El Correo Libre Issue 62

by Gareth Halfacree on May 9, 2023

The OpenTitan Project Hits a Major Milestone: RTL Feature Freeze

The OpenTitan project, created by lowRISC as a fully-open silicon root of trust (RoT), has reached a significant milestone: the full feature freeze of its register transfer level (RTL) design.

"Together with our partners, we began the OpenTitan project in 2019 with the goal of producing the world's first open-source silicon Root of Trust," says lowRISC chief executive Gavin Ferris of the project's progress. "With this new achievement we are a step closer to realising that goal.

"Getting to this point has taken a lot of coordinated work, as we’ve had to navigate the many stumbling blocks that have traditionally made open-source silicon development a challenge. In a recent article for EETimes, where we first made this announcement, we discussed the seven 'deadly sins' that have kept open-source silicon from reaching its full potential — and how OpenTitan has addressed these difficulties, starting with our Silicon Commons framework.

"By following this framework — which mandates a scrupulously neutral and strictly enforced governance approach, a mature, shared continuous integration, verification and development infrastructure, and a rigorous collaborative development workflow — we have flipped those seven sins into seven virtues," Gavin claims.

Those virtues, as seen by lowRISC: strong commercial viability with a sustainable business plan; a fully open repository, which should be open from the start of development; known-good IP provenance and interoperability; high-quality design verification (DV) collateral and infrastructure with accessible dashboards; high-quality documentation; strong governance structures and community guidance; and a "laser-focus" on solving real-world problems.

Gavin's full article is available on EE Times now, while the OpenTitan GitHub repository hosts the project under the permissive Apache 2.0 licence.

Efabless Plans an Open-Source Shuttle Competition with Four Slots

Matt Venn, open silicon developer, Zero to ASIC educator, and host of the Open Source Silicon News Update on YouTube, has teased Efabless' plans to run a new open silicon shuttle with free entry - and a judging panel to see which projects will be selected.

"They've announced a new open-source shuttle competition," Matt revealed on his latest video update. "That's going to be a limited number of free slots on their chipIgnite service - that's the $10,000 for 100 QFN or 300 wafer-level chip-scale package parts - and there'll be a to-be-decided process on how you can get your chips made.

"So far we're thinking there's going to be four slots to win - two full size and two with four designs each, so enough to make ten different designs.
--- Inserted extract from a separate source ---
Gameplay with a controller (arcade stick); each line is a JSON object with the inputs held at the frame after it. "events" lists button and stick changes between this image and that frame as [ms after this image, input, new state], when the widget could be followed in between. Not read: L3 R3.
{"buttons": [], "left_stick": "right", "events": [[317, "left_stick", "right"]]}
You have to submit a proposal first and there will be a minimum level of quality to enter the competition. Votes can be given by the community, and there'll be a final decision made by a panel of judges to be selected."

Matt's discussion on the subject is available on YouTube now, though Efabless has yet to post about the competition on its website.

Wasmer 3.2 Brings the Project's First Support for RISC-V Chips

The Wasmer project has announced the latest release of its open-source WebAssembly runtime, Wasmer 3.2, and it comes with a big change over previous releases: support for running on RISC-V hardware.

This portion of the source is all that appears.